Cameron, who turns 31 next month, replaced Ken Griffey Jr. in Seattle when he was acquired from the Reds after the 1999 season. Cameron hit .253 last season with 18 homers, 70 RBIs and 17 steals.
Cameron has twice hit 25 homers in a year, and has power -- he hit four homers in four consecutive at-bats at Chicago in May 2002 -- but that's not what attracted the Mets' interest.
"His defense is the thing that really stands out, one of the main reasons that he's a good fit here," Mets GM Jim Duquette said Friday. The Mets were desperate for an everyday center fielder, having tried without success to fill the full-time spot since trading Jay Payton during the 2002 season.
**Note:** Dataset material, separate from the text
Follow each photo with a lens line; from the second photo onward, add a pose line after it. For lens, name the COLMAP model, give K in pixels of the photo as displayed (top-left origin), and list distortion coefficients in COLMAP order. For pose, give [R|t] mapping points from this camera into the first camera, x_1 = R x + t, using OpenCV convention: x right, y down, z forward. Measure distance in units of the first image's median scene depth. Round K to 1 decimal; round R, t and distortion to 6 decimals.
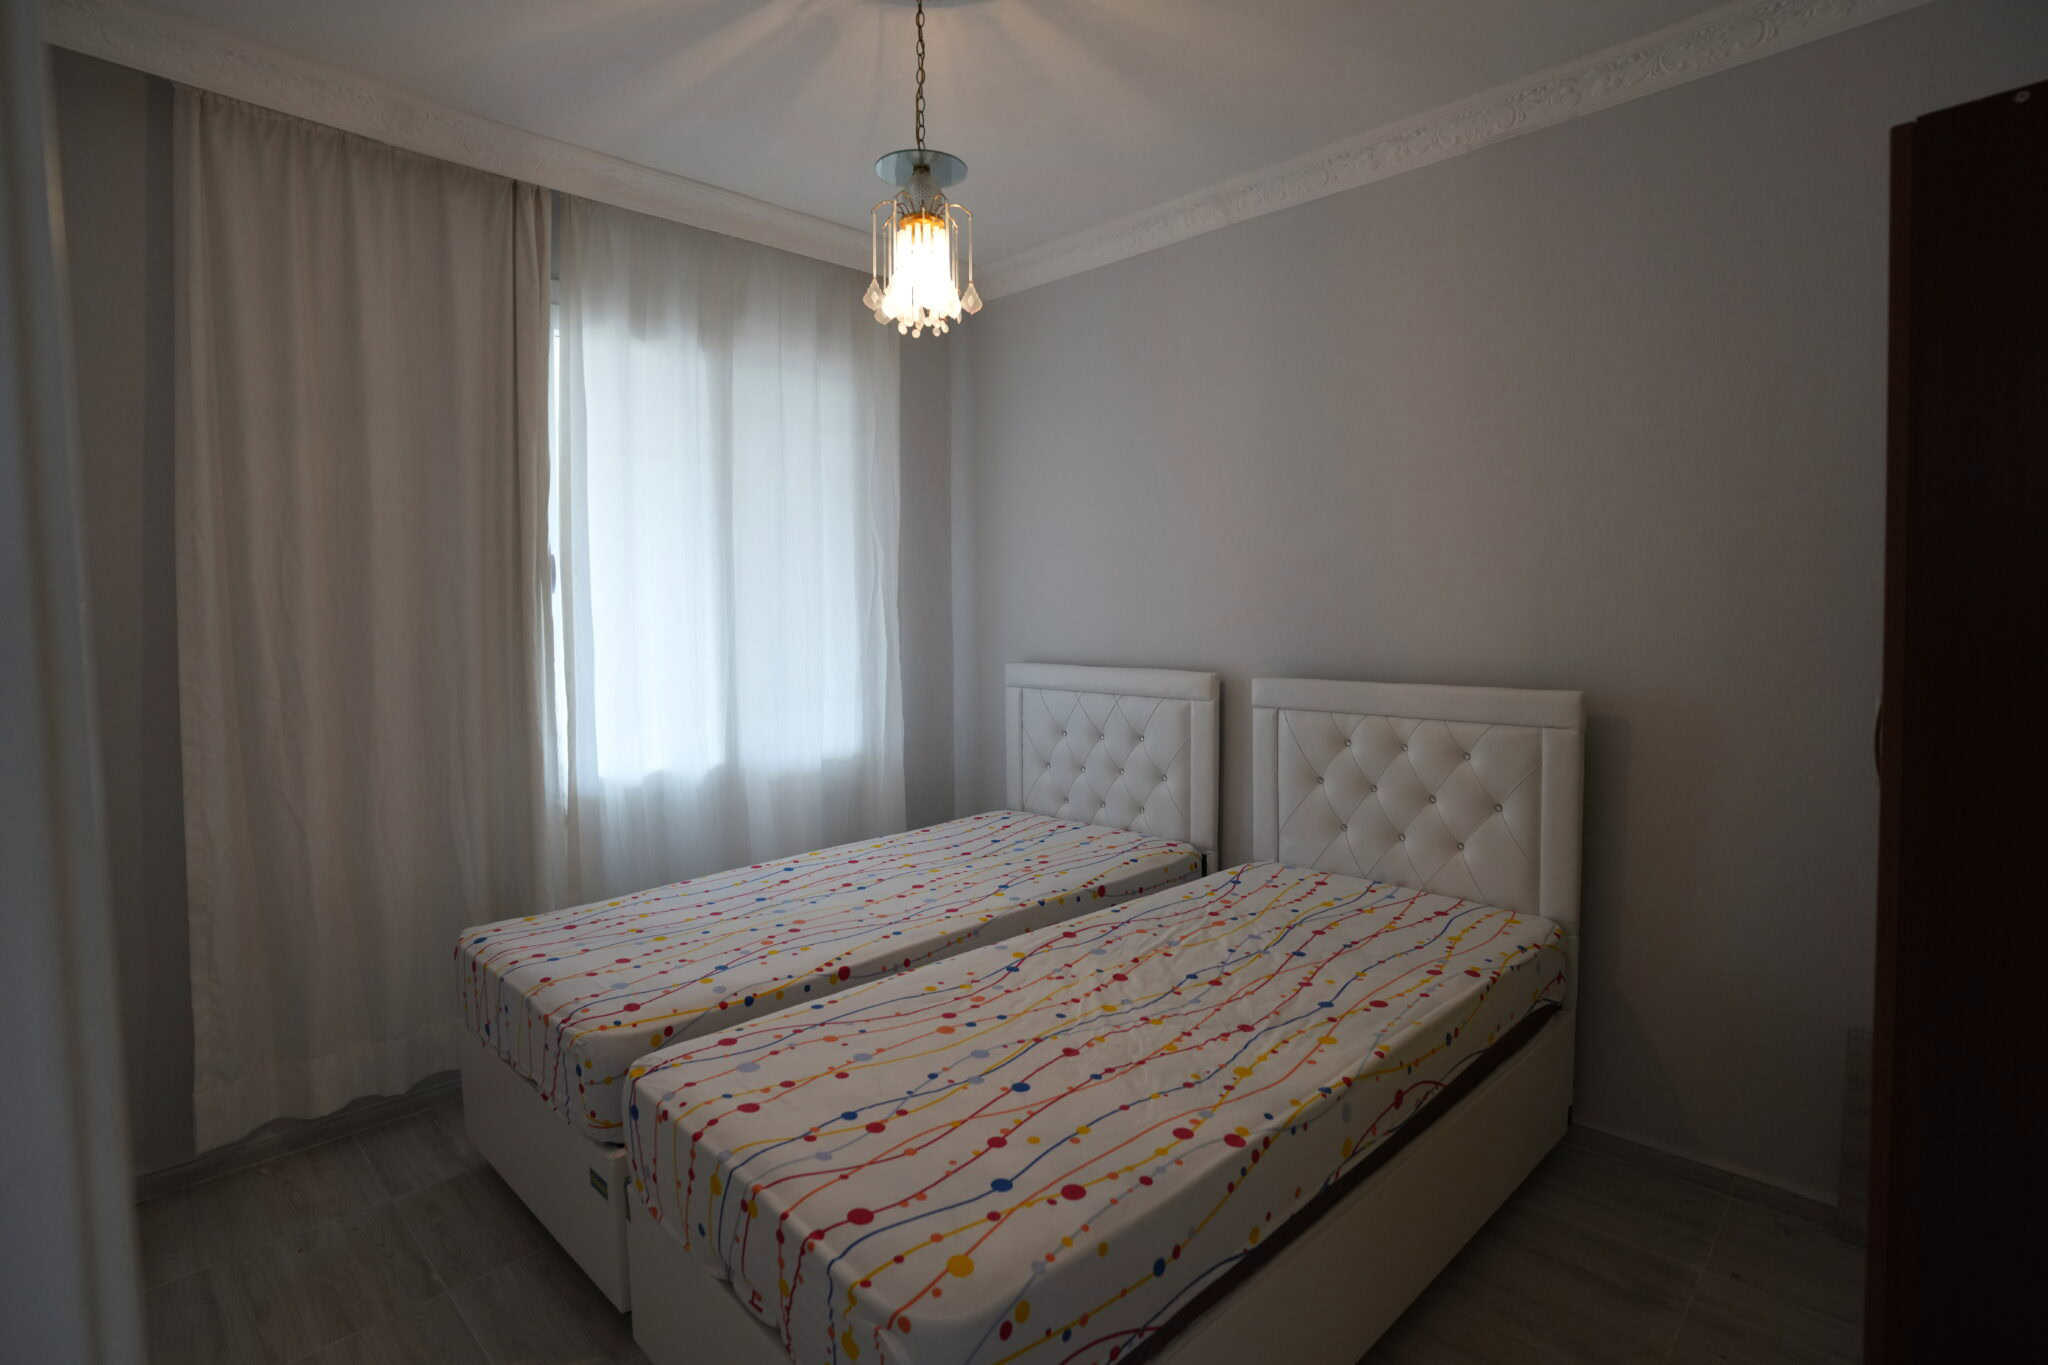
lens RADIAL K [[1007.1, 0, 1021.1], [0, 1007.1, 676.0], [0, 0, 1]] dist [-0.093792, 0.053377]
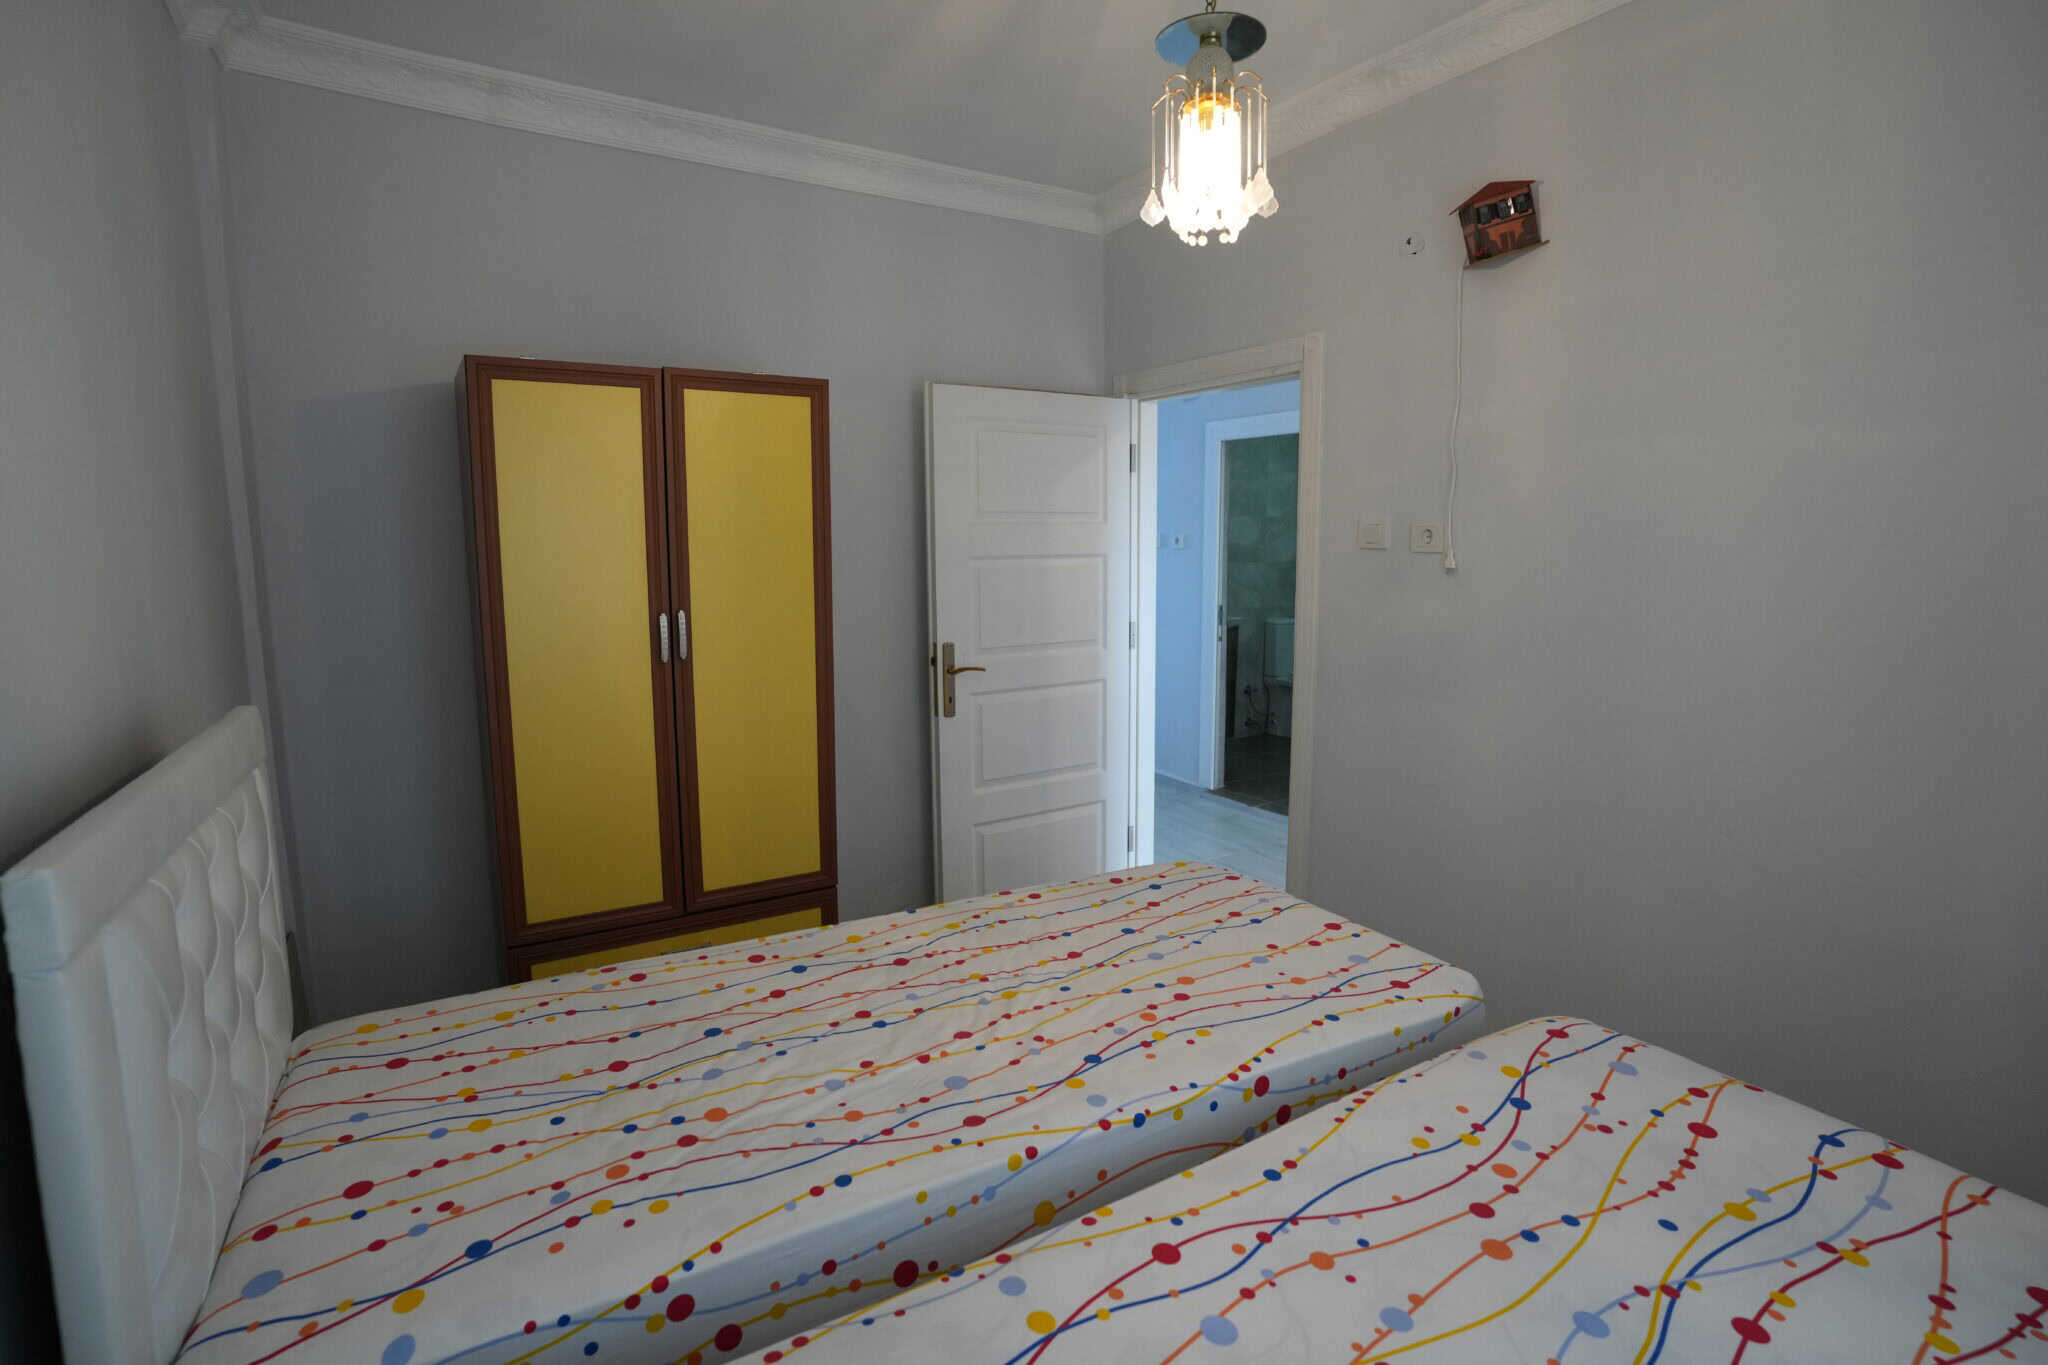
lens RADIAL K [[1007.1, 0, 1021.1], [0, 1007.1, 676.0], [0, 0, 1]] dist [-0.093792, 0.053377]
pose [[-0.971280, -0.015036, 0.237462, -0.150971], [0.033044, 0.979806, 0.197202, -0.155478], [-0.235632, 0.199385, -0.951169, 1.967202]]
The Mets stumbled to a last-place finish in 2003, and their outfield defense was a glaring problem. Timo Perez, Roger Cedeno and hobbled Cliff Floyd all struggled to track down balls, and the club was determined to acquire a high-caliber player to put out there.
Cameron still needs to pass a physical per his contract. The Mets would be his fourth team after he started with the Chicago White Sox, played a year in Cincinnati and moved to Seattle for the 2000 season.
"All the games he won in Seattle were very satisfying. There was nothing more satisfying than helping to turn that Reds team around," Nicotera said.
Cameron is a career .250 hitter with 131 home runs and 194 steals.
Information from The Associated Press was used in this report.